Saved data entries
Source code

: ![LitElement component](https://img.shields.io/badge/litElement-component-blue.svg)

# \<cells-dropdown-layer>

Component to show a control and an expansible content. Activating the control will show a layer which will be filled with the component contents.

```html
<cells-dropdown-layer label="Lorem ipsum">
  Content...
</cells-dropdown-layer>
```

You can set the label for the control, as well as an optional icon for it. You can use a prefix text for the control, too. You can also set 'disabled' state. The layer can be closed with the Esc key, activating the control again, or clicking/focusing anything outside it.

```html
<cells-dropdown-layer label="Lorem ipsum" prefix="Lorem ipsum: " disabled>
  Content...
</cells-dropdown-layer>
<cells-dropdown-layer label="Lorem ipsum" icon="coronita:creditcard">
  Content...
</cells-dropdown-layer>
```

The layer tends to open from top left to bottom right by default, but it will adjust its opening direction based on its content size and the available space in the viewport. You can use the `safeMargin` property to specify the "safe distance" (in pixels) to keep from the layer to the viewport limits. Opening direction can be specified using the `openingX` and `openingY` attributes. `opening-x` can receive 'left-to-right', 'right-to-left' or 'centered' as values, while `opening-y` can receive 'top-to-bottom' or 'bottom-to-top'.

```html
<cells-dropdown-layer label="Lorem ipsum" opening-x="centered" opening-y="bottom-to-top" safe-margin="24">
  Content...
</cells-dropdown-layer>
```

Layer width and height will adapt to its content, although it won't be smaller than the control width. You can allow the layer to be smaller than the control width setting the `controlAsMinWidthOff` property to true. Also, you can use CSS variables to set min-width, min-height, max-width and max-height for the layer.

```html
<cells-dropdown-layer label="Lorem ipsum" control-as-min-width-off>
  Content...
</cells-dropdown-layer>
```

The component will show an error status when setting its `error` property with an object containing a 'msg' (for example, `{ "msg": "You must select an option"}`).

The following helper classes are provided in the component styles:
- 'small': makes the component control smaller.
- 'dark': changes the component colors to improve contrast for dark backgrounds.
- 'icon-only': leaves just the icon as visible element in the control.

## WHAT YOU NEED TO DO
Each of the records is to be repeated word for word.

## EXPECTED OUTPUT
Source code

: ![LitElement component](https://img.shields.io/badge/litElement-component-blue.svg)

# \<cells-dropdown-layer>

Component to show a control and an expansible content. Activating the control will show a layer which will be filled with the component contents.

```html
<cells-dropdown-layer label="Lorem ipsum">
  Content...
</cells-dropdown-layer>
```

You can set the label for the control, as well as an optional icon for it. You can use a prefix text for the control, too. You can also set 'disabled' state. The layer can be closed with the Esc key, activating the control again, or clicking/focusing anything outside it.

```html
<cells-dropdown-layer label="Lorem ipsum" prefix="Lorem ipsum: " disabled>
  Content...
</cells-dropdown-layer>
<cells-dropdown-layer label="Lorem ipsum" icon="coronita:creditcard">
  Content...
</cells-dropdown-layer>
```

The layer tends to open from top left to bottom right by default, but it will adjust its opening direction based on its content size and the available space in the viewport. You can use the `safeMargin` property to specify the "safe distance" (in pixels) to keep from the layer to the viewport limits. Opening direction can be specified using the `openingX` and `openingY` attributes. `opening-x` can receive 'left-to-right', 'right-to-left' or 'centered' as values, while `opening-y` can receive 'top-to-bottom' or 'bottom-to-top'.

```html
<cells-dropdown-layer label="Lorem ipsum" opening-x="centered" opening-y="bottom-to-top" safe-margin="24">
  Content...
</cells-dropdown-layer>
```

Layer width and height will adapt to its content, although it won't be smaller than the control width. You can allow the layer to be smaller than the control width setting the `controlAsMinWidthOff` property to true. Also, you can use CSS variables to set min-width, min-height, max-width and max-height for the layer.

```html
<cells-dropdown-layer label="Lorem ipsum" control-as-min-width-off>
  Content...
</cells-dropdown-layer>
```

The component will show an error status when setting its `error` property with an object containing a 'msg' (for example, `{ "msg": "You must select an option"}`).

The following helper classes are provided in the component styles:
- 'small': makes the component control smaller.
- 'dark': changes the component colors to improve contrast for dark backgrounds.
- 'icon-only': leaves just the icon as visible element in the control.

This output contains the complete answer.